**Stored items:**
- - - - - - -

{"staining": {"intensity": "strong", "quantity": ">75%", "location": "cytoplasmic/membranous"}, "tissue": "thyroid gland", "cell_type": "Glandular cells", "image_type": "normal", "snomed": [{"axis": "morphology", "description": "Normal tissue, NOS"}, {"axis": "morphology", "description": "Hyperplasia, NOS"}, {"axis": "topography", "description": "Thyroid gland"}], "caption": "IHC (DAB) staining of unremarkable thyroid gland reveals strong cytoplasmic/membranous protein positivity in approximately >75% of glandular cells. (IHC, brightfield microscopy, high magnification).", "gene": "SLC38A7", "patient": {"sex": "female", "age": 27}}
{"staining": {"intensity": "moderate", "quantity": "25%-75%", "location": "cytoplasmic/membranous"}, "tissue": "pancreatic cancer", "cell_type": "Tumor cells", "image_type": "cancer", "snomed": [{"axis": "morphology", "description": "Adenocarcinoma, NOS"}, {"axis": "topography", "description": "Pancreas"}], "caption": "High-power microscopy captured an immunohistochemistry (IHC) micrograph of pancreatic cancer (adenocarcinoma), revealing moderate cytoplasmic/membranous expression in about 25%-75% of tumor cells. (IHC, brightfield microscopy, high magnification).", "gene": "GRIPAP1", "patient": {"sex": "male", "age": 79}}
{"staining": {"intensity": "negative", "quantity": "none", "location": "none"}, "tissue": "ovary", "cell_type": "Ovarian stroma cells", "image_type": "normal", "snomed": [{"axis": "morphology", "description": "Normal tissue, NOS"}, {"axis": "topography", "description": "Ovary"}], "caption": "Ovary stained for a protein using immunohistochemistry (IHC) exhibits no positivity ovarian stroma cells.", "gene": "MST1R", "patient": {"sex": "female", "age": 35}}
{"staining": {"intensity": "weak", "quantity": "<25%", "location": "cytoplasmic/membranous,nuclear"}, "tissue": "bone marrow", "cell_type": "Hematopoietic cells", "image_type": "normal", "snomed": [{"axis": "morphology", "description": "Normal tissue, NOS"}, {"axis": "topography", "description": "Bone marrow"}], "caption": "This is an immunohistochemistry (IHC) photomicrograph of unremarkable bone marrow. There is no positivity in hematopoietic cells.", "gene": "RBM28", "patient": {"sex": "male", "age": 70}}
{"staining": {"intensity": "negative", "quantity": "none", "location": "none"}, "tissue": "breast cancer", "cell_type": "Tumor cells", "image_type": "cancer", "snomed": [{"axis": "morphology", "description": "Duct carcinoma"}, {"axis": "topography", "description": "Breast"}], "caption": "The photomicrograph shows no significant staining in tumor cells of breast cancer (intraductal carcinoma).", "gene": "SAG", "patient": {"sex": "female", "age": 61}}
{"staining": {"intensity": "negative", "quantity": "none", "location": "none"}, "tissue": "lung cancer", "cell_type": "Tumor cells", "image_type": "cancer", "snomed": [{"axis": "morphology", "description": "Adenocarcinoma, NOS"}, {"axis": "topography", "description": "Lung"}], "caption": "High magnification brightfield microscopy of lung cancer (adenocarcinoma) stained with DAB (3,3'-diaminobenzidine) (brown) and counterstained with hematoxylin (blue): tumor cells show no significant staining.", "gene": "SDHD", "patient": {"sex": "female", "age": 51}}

- - - - - - -

Exactly as they stand, repeat all the records.

{"staining": {"intensity": "strong", "quantity": ">75%", "location": "cytoplasmic/membranous"}, "tissue": "thyroid gland", "cell_type": "Glandular cells", "image_type": "normal", "snomed": [{"axis": "morphology", "description": "Normal tissue, NOS"}, {"axis": "morphology", "description": "Hyperplasia, NOS"}, {"axis": "topography", "description": "Thyroid gland"}], "caption": "IHC (DAB) staining of unremarkable thyroid gland reveals strong cytoplasmic/membranous protein positivity in approximately >75% of glandular cells. (IHC, brightfield microscopy, high magnification).", "gene": "SLC38A7", "patient": {"sex": "female", "age": 27}}
{"staining": {"intensity": "moderate", "quantity": "25%-75%", "location": "cytoplasmic/membranous"}, "tissue": "pancreatic cancer", "cell_type": "Tumor cells", "image_type": "cancer", "snomed": [{"axis": "morphology", "description": "Adenocarcinoma, NOS"}, {"axis": "topography", "description": "Pancreas"}], "caption": "High-power microscopy captured an immunohistochemistry (IHC) micrograph of pancreatic cancer (adenocarcinoma), revealing moderate cytoplasmic/membranous expression in about 25%-75% of tumor cells. (IHC, brightfield microscopy, high magnification).", "gene": "GRIPAP1", "patient": {"sex": "male", "age": 79}}
{"staining": {"intensity": "negative", "quantity": "none", "location": "none"}, "tissue": "ovary", "cell_type": "Ovarian stroma cells", "image_type": "normal", "snomed": [{"axis": "morphology", "description": "Normal tissue, NOS"}, {"axis": "topography", "description": "Ovary"}], "caption": "Ovary stained for a protein using immunohistochemistry (IHC) exhibits no positivity ovarian stroma cells.", "gene": "MST1R", "patient": {"sex": "female", "age": 35}}
{"staining": {"intensity": "weak", "quantity": "<25%", "location": "cytoplasmic/membranous,nuclear"}, "tissue": "bone marrow", "cell_type": "Hematopoietic cells", "image_type": "normal", "snomed": [{"axis": "morphology", "description": "Normal tissue, NOS"}, {"axis": "topography", "description": "Bone marrow"}], "caption": "This is an immunohistochemistry (IHC) photomicrograph of unremarkable bone marrow. There is no positivity in hematopoietic cells.", "gene": "RBM28", "patient": {"sex": "male", "age": 70}}
{"staining": {"intensity": "negative", "quantity": "none", "location": "none"}, "tissue": "breast cancer", "cell_type": "Tumor cells", "image_type": "cancer", "snomed": [{"axis": "morphology", "description": "Duct carcinoma"}, {"axis": "topography", "description": "Breast"}], "caption": "The photomicrograph shows no significant staining in tumor cells of breast cancer (intraductal carcinoma).", "gene": "SAG", "patient": {"sex": "female", "age": 61}}
{"staining": {"intensity": "negative", "quantity": "none", "location": "none"}, "tissue": "lung cancer", "cell_type": "Tumor cells", "image_type": "cancer", "snomed": [{"axis": "morphology", "description": "Adenocarcinoma, NOS"}, {"axis": "topography", "description": "Lung"}], "caption": "High magnification brightfield microscopy of lung cancer (adenocarcinoma) stained with DAB (3,3'-diaminobenzidine) (brown) and counterstained with hematoxylin (blue): tumor cells show no significant staining.", "gene": "SDHD", "patient": {"sex": "female", "age": 51}}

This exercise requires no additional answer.